Aim: To elucidate whether mitochondrial dysfunction contributes to aggravated periodontitis in diabetes.
Materials and Methods: Sixty-four wistar rats were randomly assigned into four groups: control, periodontitis, diabetes, and diabetic periodontitis. Two weeks after induction of diabetes, periodontitis was induced by silk ligation for 2 weeks and thereafter evaluated by assessing alveolar bone loss and apoptosis of periodontium cells. Mitochondrial oxidative stress was detected by MitoSOX staining. Mitochondrial function was determined by measuring ATP production, and by assessing mitochondrial DNA copy number, activities of electron transport chain complexes, and biogenesis with real-time PCR.

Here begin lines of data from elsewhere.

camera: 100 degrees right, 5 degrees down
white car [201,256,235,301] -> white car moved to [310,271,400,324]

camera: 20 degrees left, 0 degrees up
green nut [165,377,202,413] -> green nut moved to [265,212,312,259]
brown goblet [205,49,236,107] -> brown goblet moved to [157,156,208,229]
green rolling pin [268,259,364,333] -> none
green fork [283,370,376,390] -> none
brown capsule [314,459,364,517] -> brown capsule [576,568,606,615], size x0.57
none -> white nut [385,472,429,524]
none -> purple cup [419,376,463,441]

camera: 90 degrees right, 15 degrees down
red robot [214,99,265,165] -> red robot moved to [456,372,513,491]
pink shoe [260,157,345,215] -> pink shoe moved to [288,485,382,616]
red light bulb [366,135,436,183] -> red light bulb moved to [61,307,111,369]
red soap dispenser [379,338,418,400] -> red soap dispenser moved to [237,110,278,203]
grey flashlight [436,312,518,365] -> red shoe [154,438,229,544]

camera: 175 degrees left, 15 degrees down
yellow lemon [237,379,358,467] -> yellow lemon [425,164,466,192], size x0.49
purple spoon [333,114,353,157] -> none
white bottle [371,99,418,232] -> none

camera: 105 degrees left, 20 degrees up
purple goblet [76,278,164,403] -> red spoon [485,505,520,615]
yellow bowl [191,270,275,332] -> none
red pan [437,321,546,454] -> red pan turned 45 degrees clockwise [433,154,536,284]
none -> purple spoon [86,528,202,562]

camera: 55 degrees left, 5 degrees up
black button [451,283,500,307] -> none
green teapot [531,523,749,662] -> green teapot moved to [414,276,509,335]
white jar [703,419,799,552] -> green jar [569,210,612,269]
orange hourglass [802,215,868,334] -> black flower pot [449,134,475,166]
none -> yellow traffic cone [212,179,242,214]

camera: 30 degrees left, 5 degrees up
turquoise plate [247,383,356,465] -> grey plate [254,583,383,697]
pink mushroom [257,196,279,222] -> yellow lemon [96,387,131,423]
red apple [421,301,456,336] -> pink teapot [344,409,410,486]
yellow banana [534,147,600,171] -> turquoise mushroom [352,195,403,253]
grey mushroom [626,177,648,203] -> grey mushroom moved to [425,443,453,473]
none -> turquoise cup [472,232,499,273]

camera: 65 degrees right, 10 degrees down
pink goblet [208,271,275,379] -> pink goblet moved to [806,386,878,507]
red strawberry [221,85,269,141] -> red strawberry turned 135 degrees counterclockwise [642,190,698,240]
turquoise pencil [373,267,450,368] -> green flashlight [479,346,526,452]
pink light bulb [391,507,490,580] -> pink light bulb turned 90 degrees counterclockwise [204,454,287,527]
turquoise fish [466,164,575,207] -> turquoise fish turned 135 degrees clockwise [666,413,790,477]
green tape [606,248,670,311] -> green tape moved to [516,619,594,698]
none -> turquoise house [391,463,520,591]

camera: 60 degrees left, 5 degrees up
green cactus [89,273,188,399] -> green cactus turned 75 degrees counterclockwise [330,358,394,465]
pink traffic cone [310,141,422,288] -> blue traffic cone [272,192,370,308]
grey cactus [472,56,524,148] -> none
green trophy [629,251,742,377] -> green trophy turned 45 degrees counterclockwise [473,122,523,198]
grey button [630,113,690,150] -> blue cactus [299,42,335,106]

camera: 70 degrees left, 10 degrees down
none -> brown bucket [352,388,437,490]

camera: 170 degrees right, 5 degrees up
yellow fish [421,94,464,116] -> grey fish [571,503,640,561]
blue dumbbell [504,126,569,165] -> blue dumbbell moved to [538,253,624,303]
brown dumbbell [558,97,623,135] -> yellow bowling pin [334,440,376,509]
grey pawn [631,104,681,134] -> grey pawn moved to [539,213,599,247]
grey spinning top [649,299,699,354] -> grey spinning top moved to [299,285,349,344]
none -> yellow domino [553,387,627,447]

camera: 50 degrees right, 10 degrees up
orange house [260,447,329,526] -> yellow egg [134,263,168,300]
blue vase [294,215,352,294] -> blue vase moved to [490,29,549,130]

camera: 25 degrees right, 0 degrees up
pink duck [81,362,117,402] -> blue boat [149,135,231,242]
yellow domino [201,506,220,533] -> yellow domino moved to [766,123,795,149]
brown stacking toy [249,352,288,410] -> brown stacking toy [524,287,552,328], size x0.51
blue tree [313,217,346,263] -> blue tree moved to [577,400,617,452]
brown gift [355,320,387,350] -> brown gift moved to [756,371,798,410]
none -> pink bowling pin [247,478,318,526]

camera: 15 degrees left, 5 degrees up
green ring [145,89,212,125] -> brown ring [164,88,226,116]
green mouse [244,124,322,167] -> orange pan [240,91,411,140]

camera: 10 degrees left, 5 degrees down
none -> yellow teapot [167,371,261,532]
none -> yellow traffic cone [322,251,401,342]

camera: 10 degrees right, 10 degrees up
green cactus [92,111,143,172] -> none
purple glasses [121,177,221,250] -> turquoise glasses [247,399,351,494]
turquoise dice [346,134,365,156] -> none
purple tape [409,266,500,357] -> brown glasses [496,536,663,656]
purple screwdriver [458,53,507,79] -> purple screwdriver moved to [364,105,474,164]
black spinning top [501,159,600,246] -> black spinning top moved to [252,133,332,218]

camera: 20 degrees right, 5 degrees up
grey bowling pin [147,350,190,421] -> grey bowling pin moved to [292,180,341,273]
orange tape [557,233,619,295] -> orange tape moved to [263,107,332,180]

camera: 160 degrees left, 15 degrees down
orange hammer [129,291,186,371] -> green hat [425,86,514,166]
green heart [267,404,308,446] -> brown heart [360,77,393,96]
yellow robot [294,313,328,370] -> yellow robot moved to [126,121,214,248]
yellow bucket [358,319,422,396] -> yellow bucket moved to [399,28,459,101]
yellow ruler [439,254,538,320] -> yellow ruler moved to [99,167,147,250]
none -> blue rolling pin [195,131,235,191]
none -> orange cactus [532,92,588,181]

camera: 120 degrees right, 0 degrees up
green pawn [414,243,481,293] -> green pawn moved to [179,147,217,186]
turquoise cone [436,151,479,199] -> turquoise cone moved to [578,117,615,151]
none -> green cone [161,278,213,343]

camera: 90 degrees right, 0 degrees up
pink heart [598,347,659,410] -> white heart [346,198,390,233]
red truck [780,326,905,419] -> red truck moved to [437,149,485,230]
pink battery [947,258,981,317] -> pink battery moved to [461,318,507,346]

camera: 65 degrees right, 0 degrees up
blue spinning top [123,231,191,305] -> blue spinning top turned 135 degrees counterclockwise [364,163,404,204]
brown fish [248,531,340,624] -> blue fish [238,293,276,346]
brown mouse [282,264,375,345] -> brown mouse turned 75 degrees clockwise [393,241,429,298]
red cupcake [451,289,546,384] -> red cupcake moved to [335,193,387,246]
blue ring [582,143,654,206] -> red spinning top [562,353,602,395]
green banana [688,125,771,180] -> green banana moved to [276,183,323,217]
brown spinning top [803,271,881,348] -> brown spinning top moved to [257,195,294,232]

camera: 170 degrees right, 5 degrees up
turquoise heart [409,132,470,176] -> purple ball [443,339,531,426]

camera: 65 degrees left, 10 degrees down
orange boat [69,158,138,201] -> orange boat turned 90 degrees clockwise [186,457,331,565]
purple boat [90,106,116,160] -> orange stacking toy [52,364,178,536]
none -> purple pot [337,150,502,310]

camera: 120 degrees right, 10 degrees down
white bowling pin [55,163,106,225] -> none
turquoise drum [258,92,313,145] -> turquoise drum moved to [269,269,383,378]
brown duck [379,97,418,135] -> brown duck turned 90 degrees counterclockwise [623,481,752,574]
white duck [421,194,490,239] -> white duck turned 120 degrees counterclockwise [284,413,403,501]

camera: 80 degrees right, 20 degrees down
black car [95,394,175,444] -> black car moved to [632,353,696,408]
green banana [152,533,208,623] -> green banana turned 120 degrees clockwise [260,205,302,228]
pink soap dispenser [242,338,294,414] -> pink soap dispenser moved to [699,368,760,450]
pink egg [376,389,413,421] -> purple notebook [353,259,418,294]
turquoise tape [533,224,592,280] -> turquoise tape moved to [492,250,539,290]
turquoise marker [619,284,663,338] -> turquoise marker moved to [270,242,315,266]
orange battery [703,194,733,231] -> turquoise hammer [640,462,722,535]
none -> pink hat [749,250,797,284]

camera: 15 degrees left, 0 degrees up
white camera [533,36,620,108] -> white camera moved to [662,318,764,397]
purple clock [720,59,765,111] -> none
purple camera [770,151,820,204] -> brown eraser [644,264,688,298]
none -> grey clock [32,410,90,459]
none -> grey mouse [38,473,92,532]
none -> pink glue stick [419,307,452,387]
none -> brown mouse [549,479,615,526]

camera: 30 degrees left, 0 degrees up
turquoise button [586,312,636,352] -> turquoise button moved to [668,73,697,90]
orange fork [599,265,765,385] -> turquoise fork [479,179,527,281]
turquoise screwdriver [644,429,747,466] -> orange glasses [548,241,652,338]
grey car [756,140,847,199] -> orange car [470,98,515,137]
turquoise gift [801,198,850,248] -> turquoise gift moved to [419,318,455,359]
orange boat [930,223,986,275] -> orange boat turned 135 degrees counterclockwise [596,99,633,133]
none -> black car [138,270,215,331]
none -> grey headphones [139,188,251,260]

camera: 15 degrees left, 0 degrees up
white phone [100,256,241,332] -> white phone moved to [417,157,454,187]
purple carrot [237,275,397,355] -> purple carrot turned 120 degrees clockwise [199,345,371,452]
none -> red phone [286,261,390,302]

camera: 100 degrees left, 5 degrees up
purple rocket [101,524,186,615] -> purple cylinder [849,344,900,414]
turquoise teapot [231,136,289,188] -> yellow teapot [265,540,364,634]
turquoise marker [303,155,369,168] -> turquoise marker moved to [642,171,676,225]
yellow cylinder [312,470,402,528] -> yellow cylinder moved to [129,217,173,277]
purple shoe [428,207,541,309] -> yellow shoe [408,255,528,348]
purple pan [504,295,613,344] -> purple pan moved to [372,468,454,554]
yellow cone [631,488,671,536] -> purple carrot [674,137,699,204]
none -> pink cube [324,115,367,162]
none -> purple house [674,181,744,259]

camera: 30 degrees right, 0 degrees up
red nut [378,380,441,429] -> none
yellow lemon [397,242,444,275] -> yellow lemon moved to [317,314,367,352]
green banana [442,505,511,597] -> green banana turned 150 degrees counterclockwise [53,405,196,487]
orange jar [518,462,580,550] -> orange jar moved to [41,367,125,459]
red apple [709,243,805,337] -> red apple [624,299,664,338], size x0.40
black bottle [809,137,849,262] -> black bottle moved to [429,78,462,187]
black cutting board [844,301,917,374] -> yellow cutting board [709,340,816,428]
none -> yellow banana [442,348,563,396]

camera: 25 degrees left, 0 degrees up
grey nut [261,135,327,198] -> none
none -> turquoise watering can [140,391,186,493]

Results: Significantly severer bone loss, enhanced periodontium cell apoptosis, and mitochondrial oxidative stress were found in the rats with diabetic periodontitis than the others. Furthermore, diabetic rats with periodontitis presented severer mitochondrial dysfunction than lean rats with periodontitis, as reflected by compromised ATP production, decreased mitochondrial DNA copy number, reduced gene expression of electron transport chain complex I subunits, and impaired mitochondrial biogenesis (p < 0.05). Multiple regression analysis further indicated a close correlation between these mitochondrial events and bone loss in diabetic periodontitis.
Conclusions: Mitochondrial dysfunction was positive correlated to aggravated periodontitis in diabetes and might represent a therapeutic target for diabetic periodontitis.